Monday, January 7, 2013

Downtown Raleigh from 25 meters

I've been hoping to get my 2013 photo projects going with some wintery atmosphere. To this point, the NC Piedmont has had slightly warm to close to average seasonal temperatures, which means any precipitation has been rain. It's hard not to "expect" a snow covered landscape (or cityscape) when thinking about winter, but there are also characteristics of the daylight that go with the season.

Yesterday, late afternoon, I drove to downtown Raleigh with the aim of making some images of the performing arts center in "golden hour" light. I found myself on a roof at an eye level of maybe 80 feet above the surrounding streets. I did this as an establishing shot, to kind of get my bearings. The light never developed as I'd anticipated, or at least not from this vantage, so I ended up looking at other things.

I realized I had found a good lookout post (atop a parking deck). While waiting for the clouds to develop and daylight to drop to levels similar to the city's artificial lights, I explored the abstract shapes around me. There is almost always some gritty texture to be found in concrete structures.

A narrow angle of view (telephoto lens) renders a kind of compression of distance (we don't have many cues for depth perception), making two dimensional shapes out of three dimensional objects.

A look over the edge of the roof gave a good view of the long approach from the south (McDowell Street).

I managed to time the shutter release well enough to catch this pulsing warning beacon atop a radio tower.

The stair well/elevator housing is an odd looking structure when isolated against the sky.

I heard some thumping, and looked down in time to see a man looking up at the basketball he'd thrown after dribbling.

I've long wanted to find a viewpoint to photograph this plant, and stumbled on it from my garage roof hideaway.

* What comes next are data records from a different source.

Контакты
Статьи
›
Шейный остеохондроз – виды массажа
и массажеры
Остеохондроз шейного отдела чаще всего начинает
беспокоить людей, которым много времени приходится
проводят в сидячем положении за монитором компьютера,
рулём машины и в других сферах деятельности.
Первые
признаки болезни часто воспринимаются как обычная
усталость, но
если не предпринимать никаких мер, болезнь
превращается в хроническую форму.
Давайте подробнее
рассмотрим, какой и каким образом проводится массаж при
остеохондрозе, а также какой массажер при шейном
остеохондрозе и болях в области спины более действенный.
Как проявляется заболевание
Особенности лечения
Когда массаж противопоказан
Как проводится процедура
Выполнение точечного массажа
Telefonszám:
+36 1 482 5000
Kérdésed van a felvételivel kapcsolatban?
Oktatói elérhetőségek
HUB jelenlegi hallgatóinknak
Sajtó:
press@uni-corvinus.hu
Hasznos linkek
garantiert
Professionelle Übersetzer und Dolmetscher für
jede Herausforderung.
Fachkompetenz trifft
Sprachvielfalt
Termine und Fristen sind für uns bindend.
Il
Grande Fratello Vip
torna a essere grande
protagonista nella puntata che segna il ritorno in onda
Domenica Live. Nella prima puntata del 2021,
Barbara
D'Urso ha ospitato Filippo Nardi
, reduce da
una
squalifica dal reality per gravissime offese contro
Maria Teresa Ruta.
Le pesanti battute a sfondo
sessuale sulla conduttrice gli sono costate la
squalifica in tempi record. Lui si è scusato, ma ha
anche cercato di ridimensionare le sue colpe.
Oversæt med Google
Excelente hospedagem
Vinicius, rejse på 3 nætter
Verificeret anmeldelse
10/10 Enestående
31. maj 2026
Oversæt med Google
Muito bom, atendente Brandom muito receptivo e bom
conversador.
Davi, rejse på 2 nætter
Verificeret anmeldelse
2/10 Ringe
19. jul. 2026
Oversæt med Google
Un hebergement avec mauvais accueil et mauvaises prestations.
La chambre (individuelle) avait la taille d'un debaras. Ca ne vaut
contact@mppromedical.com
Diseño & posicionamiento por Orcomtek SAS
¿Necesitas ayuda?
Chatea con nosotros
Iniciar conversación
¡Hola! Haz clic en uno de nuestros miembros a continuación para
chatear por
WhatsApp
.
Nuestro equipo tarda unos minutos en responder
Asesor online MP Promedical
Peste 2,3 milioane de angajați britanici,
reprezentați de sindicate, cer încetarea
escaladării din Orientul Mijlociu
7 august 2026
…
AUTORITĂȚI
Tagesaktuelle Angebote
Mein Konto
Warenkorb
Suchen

I try not to overdo fisheye shots, but once in a while the extremely wide view is useful. In this case, I think the curved lines worked okay for the shapes of the roof and sky, and the leading lines of the wall and curb.

Another view over the edge.

 We're accustomed to seeing these buildings from street level. I tried composing things with just the roof of the convention center as a base for the upper portion of the BB&T tower.

This shot gives an idea of my lonely surroundings as I worked (this is looking ESE, away from the sunset).

At this point, I had some vantage points and directions scoped out, so I watched the development of the sky, and tried to catch it in as many interesting ways as I could in a short time.

I turned away again to catch this.

Then back for the final trails of light.